Moore sought to quash the subpoena. “The results of polygraph examinations are, in general, inadmissible in Alabama,” wrote Melissa Issak, Moore’s attorney. She added that Corfman’s attorneys did not show how the examination contributed to “any alleged defamation.”

On March 19, Corfman’s attorneys filed a motion to further depose Moore and lodge a complaint against his attorney for allegedly violating Alabama’s rules of professional conduct.

“Since the start of this litigation, Mr. Moore, his wife Kayla, his close supporters, and his attorneys have unleashed at least 80 written and oral attacks against Ms. Corfman. Social media posts have attempted to shame her for her inability to recall precise details of Mr. Moore’s sexual abuse of her 40 years ago,” the 10-page filing states.

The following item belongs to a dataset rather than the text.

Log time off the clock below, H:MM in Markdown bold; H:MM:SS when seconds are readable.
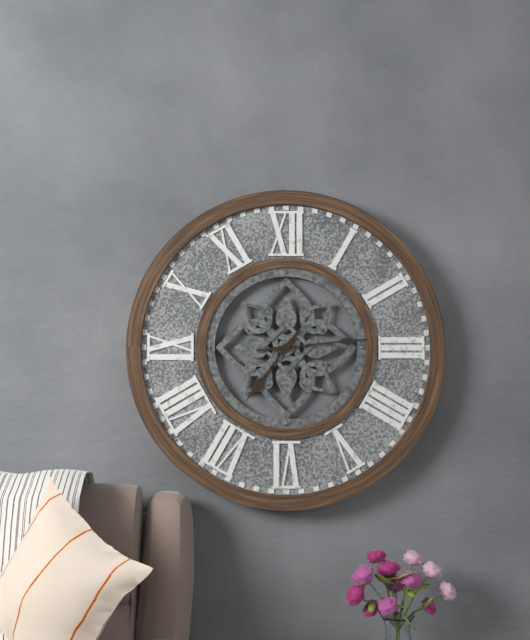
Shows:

Such statements could taint a potential jury pool, the document said.

Corfman’s attorneys also want to depose Moore again. According to the filing, someone attempted to bribe Corfman’s former attorney with at least $10,000 to discredit her.

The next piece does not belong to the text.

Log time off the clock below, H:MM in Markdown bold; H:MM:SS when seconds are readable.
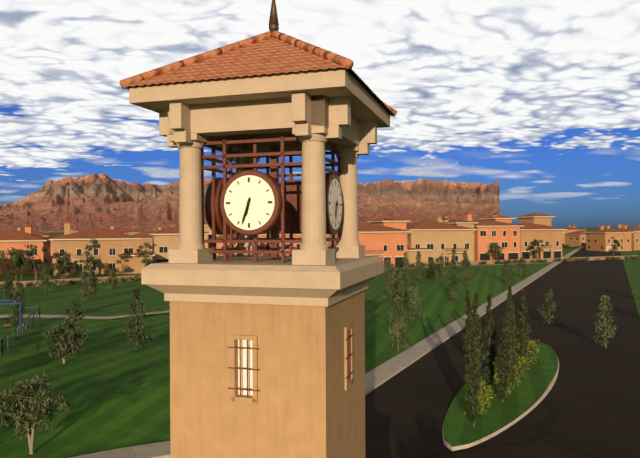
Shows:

On April 5, Corfman’s attorneys from Covington & Burling and the Birmingham firm Lightfoot, Franklin & White, asked the court for a motions hearing on the matter.

Moore said his attorneys have yet to depose Corfman.

On April 6, another Alabaman with name recognitionannounced he was seeking the Republican nomination for U.S. Senate: Thomas Tuberville, former football coach for Auburn University. The Mason-Dixon poll did not ask respondents their view of him. 

Courthouse News reached out to the Alabama Democratic Party and the campaigns of Doug Jones and Thomas Tuberville, but none responded.

Garmon said he believes that the litigation involving Moore may not cause drag to a possible campaign.

When the accusations came out, Garmon had Moore take a private polygraph test before he would represent him.

“He said it didn't (happen). He passed the polygraph, and I believed him, but I'm not Jesus,” Garmon said. “I don't think it would have an adverse effect. I think it's probably as much as anything refined him. I mean, it's refined his reputation. Say, if somebody steps up out of the bushes now, it looked insane before, but at this point, it looks not insane or out of the ordinary, but it looks malicious.”

Moore was removed as chief justice of the Alabama Supreme Court in 2003 after he refused to move a monument to the 10 Commandments from the Heflin-Torbert Judicial Building. He resigned from the same position in 2017 after he was suspended for directing Alabama’s probate judges to not issue marriage licenses to same-sex couples.